If they were just stable file descriptors referring to the process,
none of it would be a problem. You would just need normal permissions
when signalling using the pidfd (and depending on if you have CAP_KILL
in the owning userns, you could send any signal to it), ptrace
privileges when you use the pidfd with ptrace itself (suppose we
extend it to take a pidfd in the future, and it has a well established
model), so there is some separation of responsibilities. This is more
useful in general for userspace IMO.
All of the complication comes from the fact that we're trying to bind
a pid reference to also its /proc directory, and there's now another
way to get to that apart from the mount namespace, when there is
already a race free to do so yourself.
> >
> > I can live with that but I would like to hear what Jann thinks too if
> > that's ok.
>
> Ah, yes. That seems reasonable.
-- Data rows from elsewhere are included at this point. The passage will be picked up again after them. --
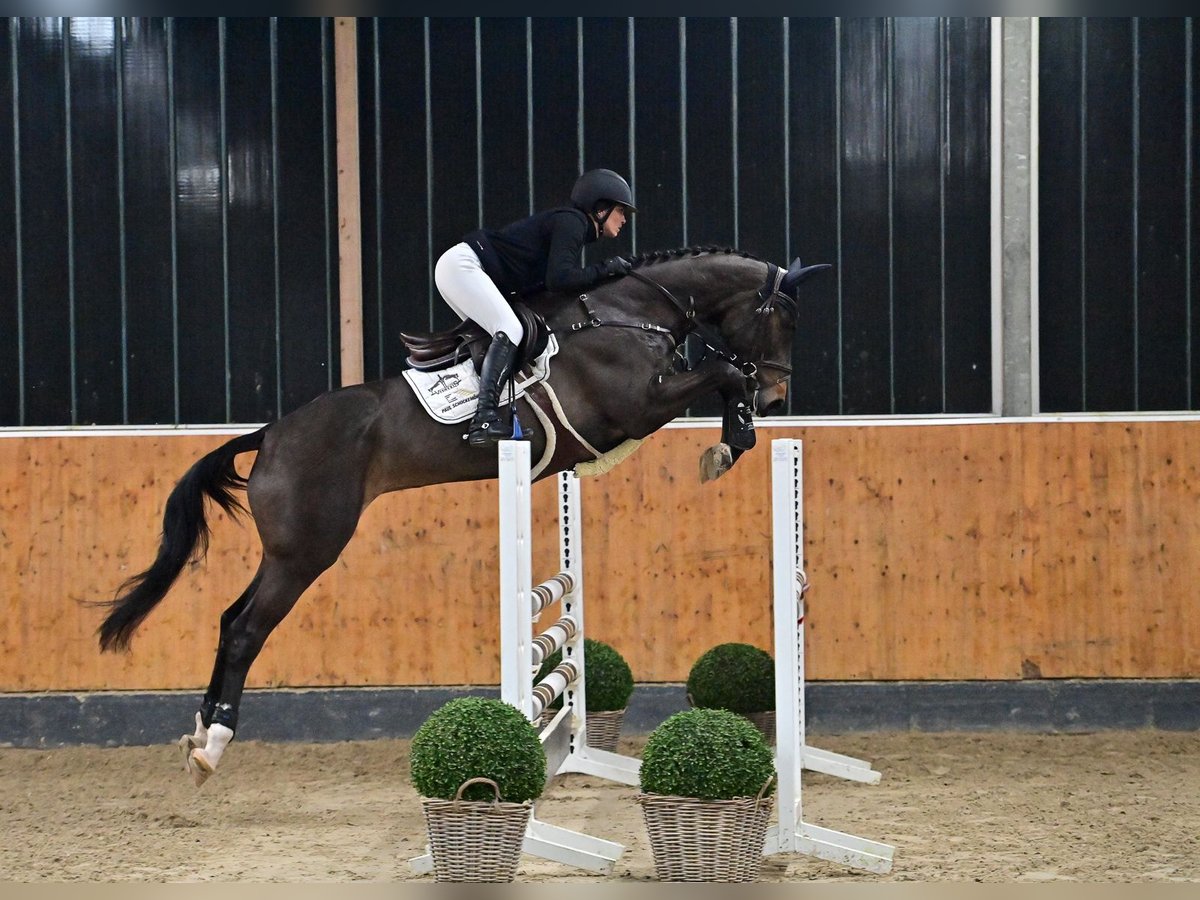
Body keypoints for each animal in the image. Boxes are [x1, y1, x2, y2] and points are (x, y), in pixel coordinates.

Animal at [93, 243, 830, 787]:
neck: (632, 312)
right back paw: (213, 745)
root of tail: (270, 434)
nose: (778, 394)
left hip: (288, 551)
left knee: (228, 620)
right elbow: (722, 376)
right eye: (785, 321)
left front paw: (734, 436)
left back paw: (199, 736)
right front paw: (730, 440)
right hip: (307, 550)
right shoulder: (637, 405)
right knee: (247, 629)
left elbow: (720, 377)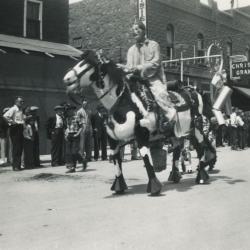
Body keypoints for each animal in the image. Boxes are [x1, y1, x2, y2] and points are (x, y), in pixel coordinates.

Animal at [64, 49, 217, 196]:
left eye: (87, 64)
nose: (67, 78)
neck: (124, 104)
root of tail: (194, 91)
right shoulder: (113, 140)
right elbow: (116, 161)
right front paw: (119, 187)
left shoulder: (141, 134)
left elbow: (145, 158)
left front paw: (154, 188)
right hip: (177, 133)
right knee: (178, 150)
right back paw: (175, 175)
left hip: (196, 129)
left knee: (201, 148)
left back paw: (201, 176)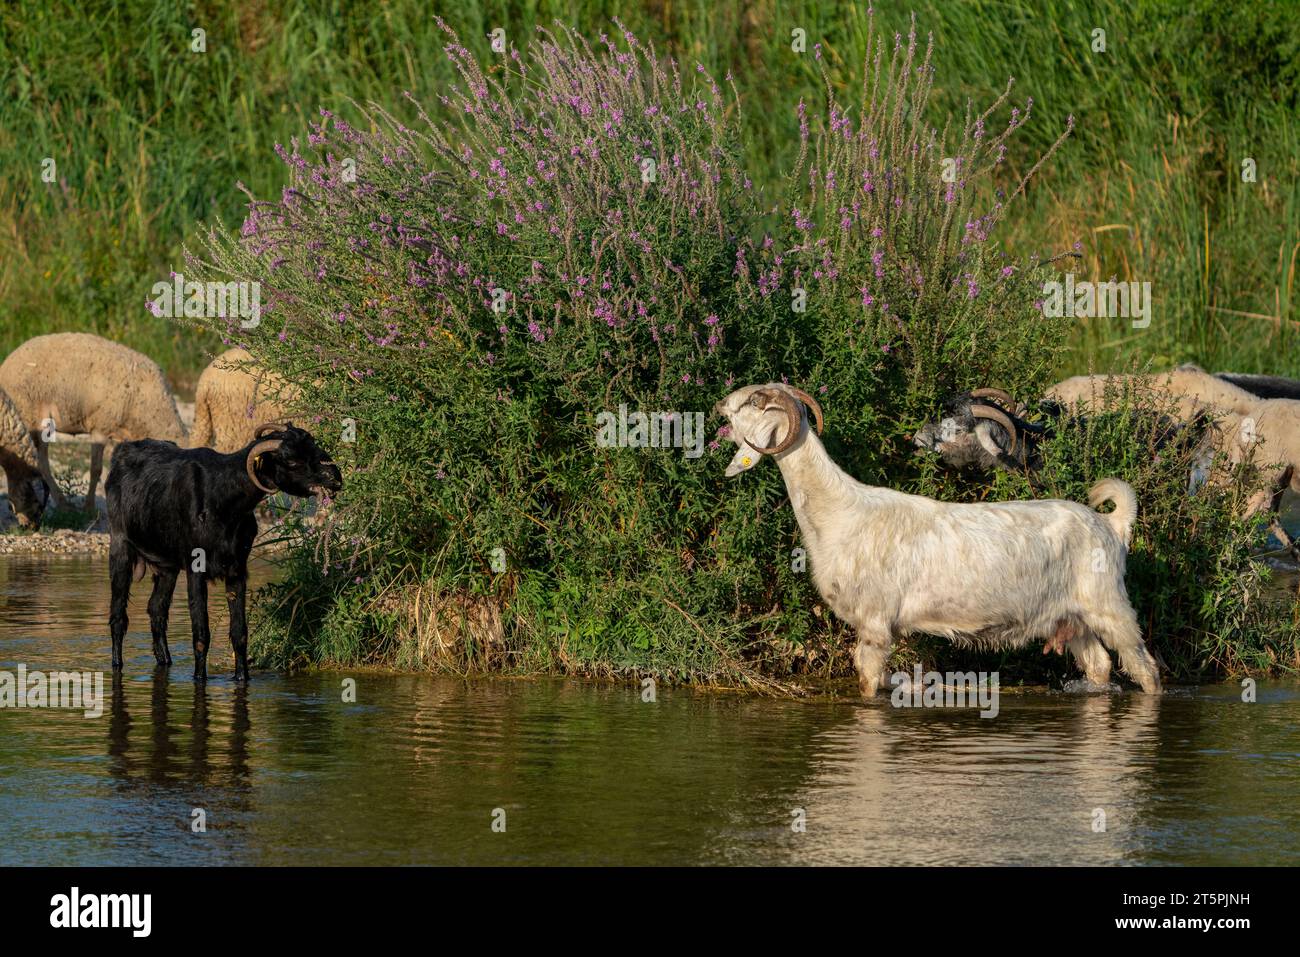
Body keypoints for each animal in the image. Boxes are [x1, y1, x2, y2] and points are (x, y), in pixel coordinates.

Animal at [0, 330, 185, 512]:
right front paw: (89, 508)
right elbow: (96, 469)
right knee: (40, 462)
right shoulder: (100, 428)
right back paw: (62, 504)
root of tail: (6, 364)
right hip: (31, 417)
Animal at [107, 421, 340, 681]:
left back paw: (165, 660)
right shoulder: (196, 569)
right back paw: (117, 663)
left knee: (157, 610)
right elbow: (201, 635)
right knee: (118, 617)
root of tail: (122, 453)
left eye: (313, 445)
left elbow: (239, 633)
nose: (335, 477)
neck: (223, 499)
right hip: (120, 549)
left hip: (167, 568)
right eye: (291, 460)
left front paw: (241, 677)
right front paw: (199, 677)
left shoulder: (237, 570)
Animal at [717, 382, 1164, 696]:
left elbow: (867, 682)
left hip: (1110, 606)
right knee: (1100, 665)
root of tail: (1112, 524)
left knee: (1145, 667)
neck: (839, 512)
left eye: (755, 401)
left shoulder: (875, 623)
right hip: (1072, 617)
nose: (721, 404)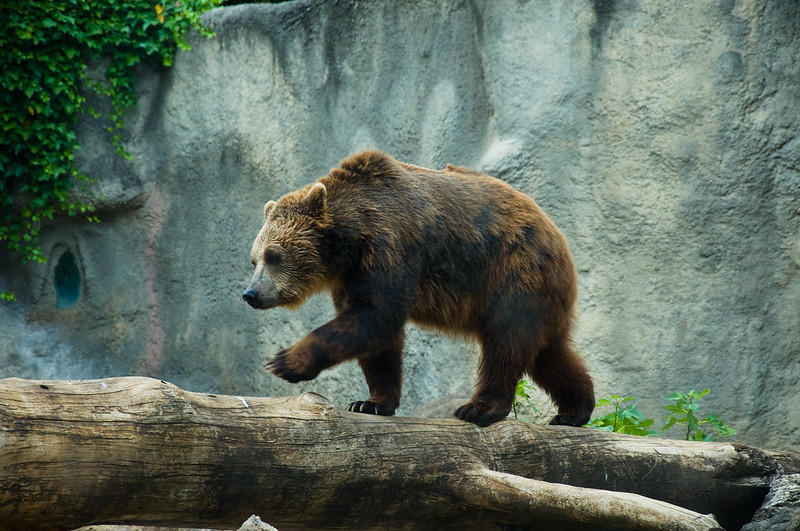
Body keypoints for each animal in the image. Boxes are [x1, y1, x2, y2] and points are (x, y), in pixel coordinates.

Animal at [244, 150, 592, 428]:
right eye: (253, 259)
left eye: (273, 255)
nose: (251, 294)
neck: (350, 241)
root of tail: (556, 233)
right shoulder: (352, 274)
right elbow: (376, 334)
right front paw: (370, 402)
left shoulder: (390, 244)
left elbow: (377, 316)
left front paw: (285, 361)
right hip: (540, 293)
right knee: (548, 353)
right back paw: (576, 409)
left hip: (514, 271)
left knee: (505, 343)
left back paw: (479, 408)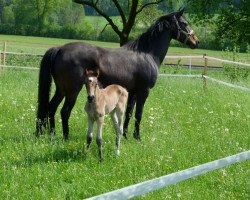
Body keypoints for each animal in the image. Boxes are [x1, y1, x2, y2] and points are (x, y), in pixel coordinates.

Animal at [36, 8, 199, 140]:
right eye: (184, 23)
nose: (196, 41)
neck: (147, 53)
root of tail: (60, 49)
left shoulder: (132, 92)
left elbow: (128, 114)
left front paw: (125, 135)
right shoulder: (143, 91)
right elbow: (138, 114)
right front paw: (137, 137)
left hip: (61, 89)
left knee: (51, 108)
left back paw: (52, 135)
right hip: (72, 91)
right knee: (64, 111)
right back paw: (65, 137)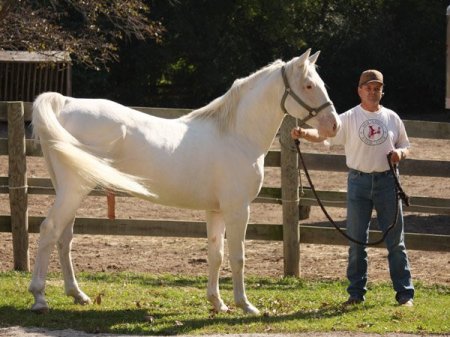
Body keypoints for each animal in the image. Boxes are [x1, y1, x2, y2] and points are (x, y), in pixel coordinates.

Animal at [29, 48, 338, 314]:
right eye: (308, 86)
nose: (333, 125)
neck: (236, 135)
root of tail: (66, 103)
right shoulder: (238, 209)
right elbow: (237, 257)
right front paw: (245, 305)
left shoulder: (215, 210)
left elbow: (216, 254)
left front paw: (217, 303)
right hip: (74, 189)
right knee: (49, 230)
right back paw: (39, 297)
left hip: (69, 190)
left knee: (64, 237)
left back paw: (77, 294)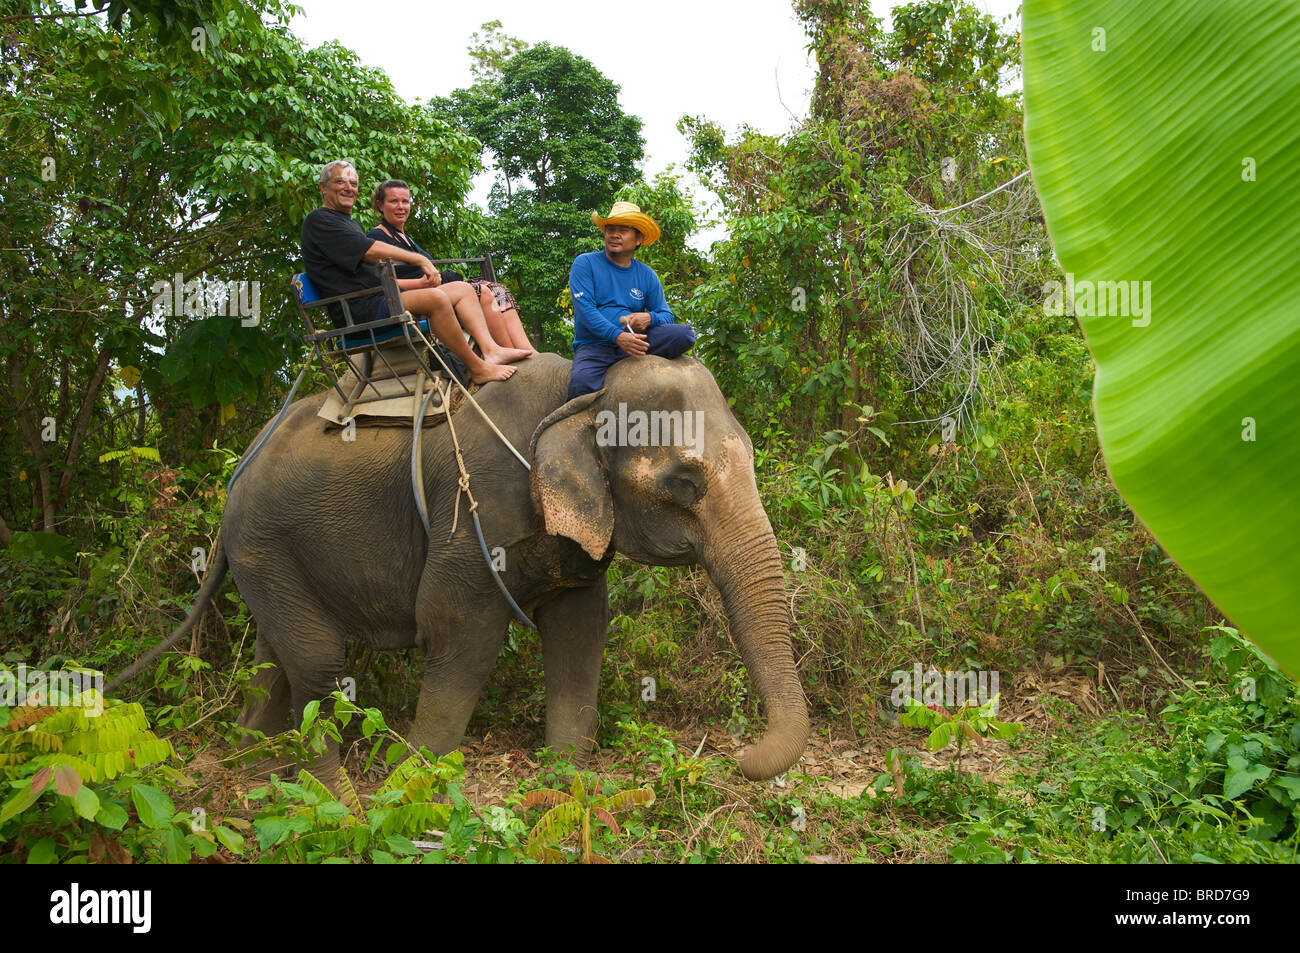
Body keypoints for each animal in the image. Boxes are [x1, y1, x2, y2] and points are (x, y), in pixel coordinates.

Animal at [114, 348, 800, 780]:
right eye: (685, 483)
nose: (736, 755)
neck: (583, 387)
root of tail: (237, 472)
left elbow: (581, 626)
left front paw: (567, 776)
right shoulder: (475, 508)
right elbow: (456, 625)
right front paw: (408, 775)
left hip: (268, 555)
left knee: (274, 655)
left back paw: (257, 765)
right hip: (263, 540)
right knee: (316, 661)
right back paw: (322, 785)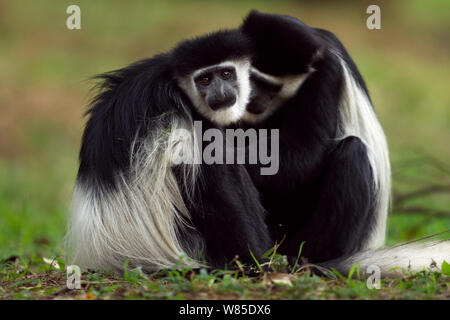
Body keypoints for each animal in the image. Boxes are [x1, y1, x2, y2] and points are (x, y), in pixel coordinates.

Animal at [65, 30, 272, 272]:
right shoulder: (180, 118)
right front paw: (253, 263)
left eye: (226, 73)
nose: (221, 93)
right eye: (204, 80)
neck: (177, 85)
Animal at [241, 10, 448, 276]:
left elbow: (305, 152)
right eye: (244, 75)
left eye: (268, 85)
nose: (248, 99)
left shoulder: (325, 75)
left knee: (353, 151)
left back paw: (307, 258)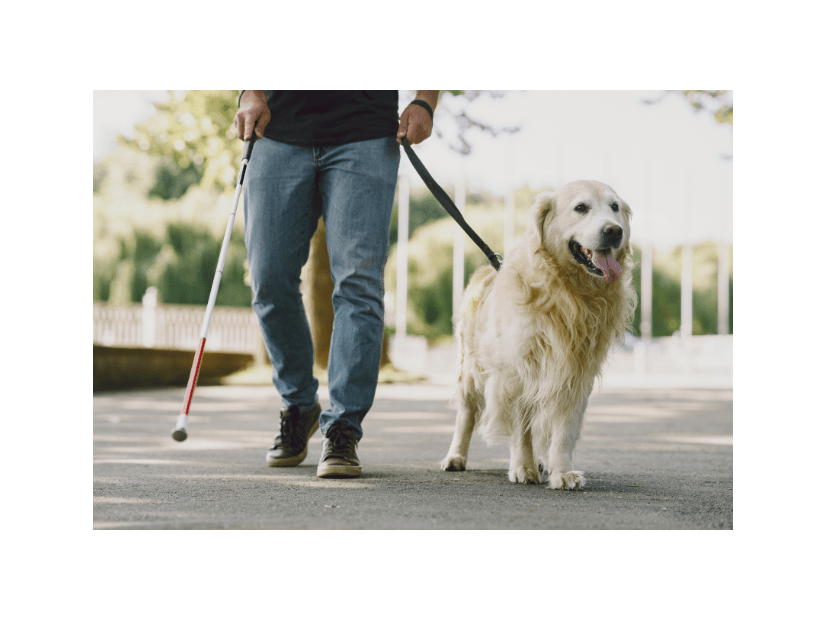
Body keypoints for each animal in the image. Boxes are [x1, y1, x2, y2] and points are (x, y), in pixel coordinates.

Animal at [440, 179, 636, 490]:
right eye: (581, 208)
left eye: (615, 207)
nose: (614, 231)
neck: (568, 293)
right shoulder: (516, 372)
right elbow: (520, 428)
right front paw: (523, 467)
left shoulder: (576, 374)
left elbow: (564, 431)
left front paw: (562, 472)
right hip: (471, 370)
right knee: (466, 415)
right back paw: (455, 457)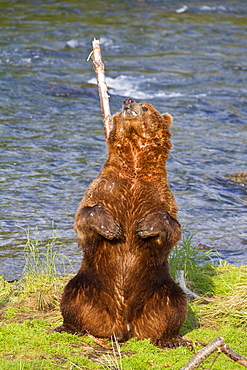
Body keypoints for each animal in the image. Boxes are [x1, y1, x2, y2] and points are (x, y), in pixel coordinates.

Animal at [57, 98, 187, 346]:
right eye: (121, 107)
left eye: (146, 107)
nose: (128, 101)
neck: (135, 167)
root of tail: (123, 325)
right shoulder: (104, 188)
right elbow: (84, 214)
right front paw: (111, 227)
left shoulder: (161, 196)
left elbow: (173, 226)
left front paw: (145, 226)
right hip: (90, 283)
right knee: (72, 296)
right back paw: (69, 326)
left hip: (158, 286)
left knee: (174, 303)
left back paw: (169, 338)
And, as Linus said, pidfd_open() is
> less important if you can just do open("/proc/...") on systems with
> procfs instead.
>
> One minor detail to keep in mind for the future is that in a
> straightforward implementation of this concept, if a non-capable
> process is running in a mount namespace, but in the initial network
> namespace, without any reachable /proc mount, it will be able to look
> at information about other processes' network connections by first
> using pidfd_open() on itself or by using clone(CLONE_PIDFD), then
> looking at the "net" directory under the resulting file descriptor.